BOWLING GREEN — It takes somewhere from six to eight hours of brewing for sassafras root bark to give up its distinctive root beer-like flavor.
Nine months out of the year, Jeff Nordhaus has kettles of the stuff brewing at the small plant he runs just north of Columbus Grove in Putnam County.
His family has produced sassafras tea for more than five decades, going through tons of the root every year. It claims to be the only company in the world making real sassafras tea.
“A lot of people don’t believe we still do it the old-fashioned way, but essentially we use the same recipe we did in 1962,” he said.
Mr. Nordhaus is the third generation in the company, called H&K Products Inc. The business was started by his grandfather, Hermie Kerner, in 1958 in his Toledo garage. The business was incorporated in 1962 and moved to Columbus Grove, a village about 60 miles south of Toledo.
For nearly 40 years, the company’s sole product was its Pappy’s Sassafras Tea, a concentrate that must be mixed with water. Only in the early 2000s, after Mr. Nordhaus had returned to the company to help his parents, did H&K add green tea. Raspberry and peach tea followed more recently.
During production season, H&K cranks out 2,300 bottles a day. Mr. Nordhaus declined to say how much the company generates in sales, but said it sells approximately 500,000 bottles a year. More recently, Mr. Nordhaus, who serves as the company’s manager, has taken to actively marketing its concentrated teas.
“It’s not something we did for about 40 years. We let it sell largely by word of mouth,” he said. “But we’re trying to reinvigorate the company, give it a good shot in the arm, and let people know that we’re out there.”
On Thursday, Mr. Nordhaus’ roadshow visited the Agricultural Incubator Foundation north of Bowling Green. He was met by a small audience that included a couple of curious visitors who remembered drinking it in their youth and one who told him he remembered begging a grandparent to buy it for him many years ago. Others told him they were devoted lifelong fans.
Sassafras is a tree native to North America. The trees were prized for their roots, which have been used for medicinal purposes for centuries. Strict federal regulations ensure that Mr. Nordhaus can’t sell it as a tonic, but he said many people still swear by the tea as something that can soothe an uneasy stomach.
“I can’t make all the health claims per the FDA, but it’s amazing how many people tell me, ‘Don’t ever stop making this,’ ” he said.
In the 1970s, the FDA classified safrole, an oil found in the root bark, as a carcinogen. Luckily for the company, Mr. Kerner developed a technique to make it safrole free.
The company is almost as curious for its operations as it is for its product.
The root bark comes not from commercial farms but from wildcrafters and mountain men from the Appalachians to the Ozarks.
“They dig blood root, ginseng, slippery elm, cohosh, and know there’s a little plant in northwest Ohio that will buy all the sassafras root bark they can get,” Mr. Nordhaus said.

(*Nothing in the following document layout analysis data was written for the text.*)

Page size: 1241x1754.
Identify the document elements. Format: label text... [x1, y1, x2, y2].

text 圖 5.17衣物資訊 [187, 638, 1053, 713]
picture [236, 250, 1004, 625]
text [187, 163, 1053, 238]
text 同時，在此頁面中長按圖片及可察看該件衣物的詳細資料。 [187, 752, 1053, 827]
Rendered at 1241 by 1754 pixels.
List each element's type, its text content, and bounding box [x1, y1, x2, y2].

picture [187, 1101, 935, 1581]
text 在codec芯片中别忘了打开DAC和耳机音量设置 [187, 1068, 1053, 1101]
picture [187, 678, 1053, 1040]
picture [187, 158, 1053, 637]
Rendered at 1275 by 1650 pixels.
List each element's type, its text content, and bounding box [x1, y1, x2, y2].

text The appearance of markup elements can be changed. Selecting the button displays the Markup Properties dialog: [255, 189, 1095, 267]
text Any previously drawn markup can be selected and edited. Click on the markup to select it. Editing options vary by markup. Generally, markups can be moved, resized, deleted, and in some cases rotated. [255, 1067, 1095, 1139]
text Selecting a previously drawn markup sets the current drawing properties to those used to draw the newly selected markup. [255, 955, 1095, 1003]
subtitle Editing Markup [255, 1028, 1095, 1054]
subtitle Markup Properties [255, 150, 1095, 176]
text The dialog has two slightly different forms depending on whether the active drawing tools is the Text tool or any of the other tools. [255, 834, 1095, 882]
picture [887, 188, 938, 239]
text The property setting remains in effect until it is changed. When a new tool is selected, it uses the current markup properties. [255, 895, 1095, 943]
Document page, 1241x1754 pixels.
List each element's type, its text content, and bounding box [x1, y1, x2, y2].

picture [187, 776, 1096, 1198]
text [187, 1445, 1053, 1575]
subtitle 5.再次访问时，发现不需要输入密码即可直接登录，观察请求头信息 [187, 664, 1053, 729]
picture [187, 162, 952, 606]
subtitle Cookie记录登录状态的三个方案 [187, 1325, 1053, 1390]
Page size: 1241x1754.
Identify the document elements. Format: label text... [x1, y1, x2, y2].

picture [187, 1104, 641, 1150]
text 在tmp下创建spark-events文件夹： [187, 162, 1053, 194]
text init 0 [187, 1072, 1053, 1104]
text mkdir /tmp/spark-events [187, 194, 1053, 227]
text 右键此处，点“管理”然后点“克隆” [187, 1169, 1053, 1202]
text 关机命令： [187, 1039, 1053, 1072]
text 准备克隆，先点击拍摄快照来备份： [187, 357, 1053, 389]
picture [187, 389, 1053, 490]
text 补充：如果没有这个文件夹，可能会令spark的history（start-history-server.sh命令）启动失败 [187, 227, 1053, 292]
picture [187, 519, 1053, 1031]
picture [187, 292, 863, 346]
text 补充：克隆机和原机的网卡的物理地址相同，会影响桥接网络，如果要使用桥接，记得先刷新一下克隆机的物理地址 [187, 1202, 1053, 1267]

“It’s amazing the kind of people you work with, but they’re honest as the day is long, and they’re great people to work with.”
Harvesting the root bark causes no permanent damage to the tree, though it’s labor intensive. He pays on average $10 a pound. Years ago, his grandfather offered to buy it by the shoe box full from children as a way to take care of people. Though the company gets less than it used to, boxes still arrive. Checks still go out.
H&K Products primarily sells its tea in the eastern United States, though its products can be found as far west as Arizona and Montana. In spite of that, the company has only four employees: Mr. Nordhaus, his father, and two others.
They do all brewing, bottling, and distribution out of Columbus Grove, in the same building the founder used. In fact, they even use the same stainless steel kettles, which get polished every day and bleached twice a day. Brewing sassafras, it turns out, is as messy as it is time consuming.
That’s one reason Mr. Kerner started the company to begin with.
“He loved sassafras,” his grandson said. “He drank sassafras his whole life, and he just got tired of keeping the bark simmering on the back burner. It made the house smell nice, but it ate up all his pots. It turns a pot purple.”
They work nine months a year. It’s too hot to brew in summer, and the downtime provides time for making repairs.
“It’s very hot to fire those kettles up in June, July, and August,” he said. “If you start working September through May, you can use the heat from the kettles to help heat the plant. Those are the kind of things we’re about, how to do things as efficiently and cost effectively as we can.”
And if you want a plant tour, there’s no need to call. Just drop in and holler.
“Walk in unannounced and we’re more than happy to give you, as dad calls it, the nickel tour,” Mr. Nordhaus said.